For those who've never seen a koala in the flesh (or fur), I would recommend Australia Zoo for this reason alone.
Koalas sleep a lot (they only eat eucalyptus leaves which don't provide much energy, hence the need for frequent napping). We were endlessly amused by the ways they rammed themselves into branch forks to sleep without dropping from the trees.
Why you shouldn't try to pat koalas in the wild
In the afternoon we saw the trainers working with the new tiger cubs, introducing them to some of the fully grown tigers.

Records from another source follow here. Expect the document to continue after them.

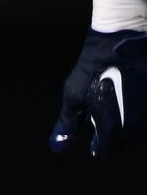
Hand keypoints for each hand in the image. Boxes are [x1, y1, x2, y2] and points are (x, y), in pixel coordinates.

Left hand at [52, 29, 146, 155]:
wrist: (121, 41)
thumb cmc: (93, 69)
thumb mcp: (74, 97)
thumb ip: (67, 126)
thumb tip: (56, 149)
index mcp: (114, 128)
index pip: (106, 153)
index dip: (98, 146)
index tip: (94, 138)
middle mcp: (137, 126)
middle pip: (126, 145)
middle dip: (114, 137)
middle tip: (106, 118)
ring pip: (140, 133)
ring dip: (128, 127)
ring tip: (117, 108)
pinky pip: (146, 118)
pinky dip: (138, 115)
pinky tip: (129, 99)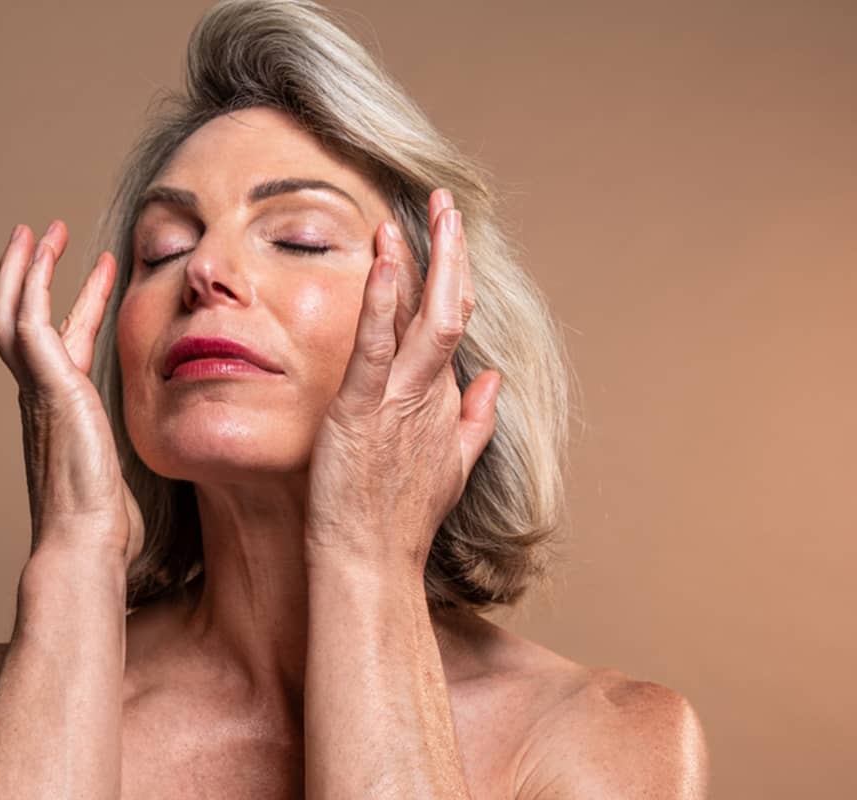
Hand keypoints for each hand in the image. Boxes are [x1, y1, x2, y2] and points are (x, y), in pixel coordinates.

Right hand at [0, 220, 143, 567]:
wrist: (86, 546)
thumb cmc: (108, 529)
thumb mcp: (132, 476)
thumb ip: (143, 452)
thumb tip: (183, 454)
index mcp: (62, 414)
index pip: (64, 345)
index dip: (80, 305)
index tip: (103, 273)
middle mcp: (41, 398)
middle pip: (23, 322)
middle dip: (34, 276)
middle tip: (47, 237)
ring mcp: (38, 392)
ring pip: (14, 313)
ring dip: (26, 269)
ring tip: (41, 230)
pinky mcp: (47, 386)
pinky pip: (29, 320)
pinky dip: (33, 282)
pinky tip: (46, 251)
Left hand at [304, 189, 500, 574]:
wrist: (371, 563)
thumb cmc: (399, 519)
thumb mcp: (451, 466)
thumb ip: (475, 418)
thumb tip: (495, 379)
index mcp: (444, 401)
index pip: (453, 324)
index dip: (454, 276)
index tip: (447, 235)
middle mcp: (430, 394)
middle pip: (452, 309)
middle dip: (451, 252)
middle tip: (445, 202)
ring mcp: (399, 401)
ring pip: (425, 319)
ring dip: (426, 261)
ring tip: (423, 210)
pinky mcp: (361, 411)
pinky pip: (374, 348)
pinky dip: (381, 301)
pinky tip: (382, 259)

Viewing made for a strange mix of emotions: the cubs are adorable, the grown tigers are majestic, the respect for the trainers who may have the coolest job ever (seriously, imagine dropping the fact you're a tiger trainer when out on the town; they've probably seen more ladies' knickers than Tom Jones). But underneath all this was a baseline of mild terror because you knew if that tiger decided to disembowel the cub, there wouldn't be a whole lot that could be done to stop him.
The cubs were super-keen to jump all over the adults and had to be restrained a little. Patience, grasshopper.
The first adult male was very unimpressed.
GET OFF MY LAWN
About 2 seconds after the following photo he took a big swipe at the cub and the two had to be separated.
The big cat then came up to the window directly in front of us (where an annoying spectator was continuously firing off his flash in the animal's face) and let us know how he felt about it all.
The second adult tiger faired a little better. He had a bit of a sniff and a nose-nudge and then gave a resounding 'meh'. I'll take a 'meh' over teeth marks in my neck any day.
This was a very long post - so well done if you've made it this far!
As you can probably guess, we had a fantastic time at Australia Zoo and would recommend a visit to anyone - Australian or otherwise.
You can find all the details on their website, including any special events they have planned (such as for Australia Day, Valentine's Day), maps, admission prices, etc.
A fun day out suitable for all ages - get thyself to the Zoo!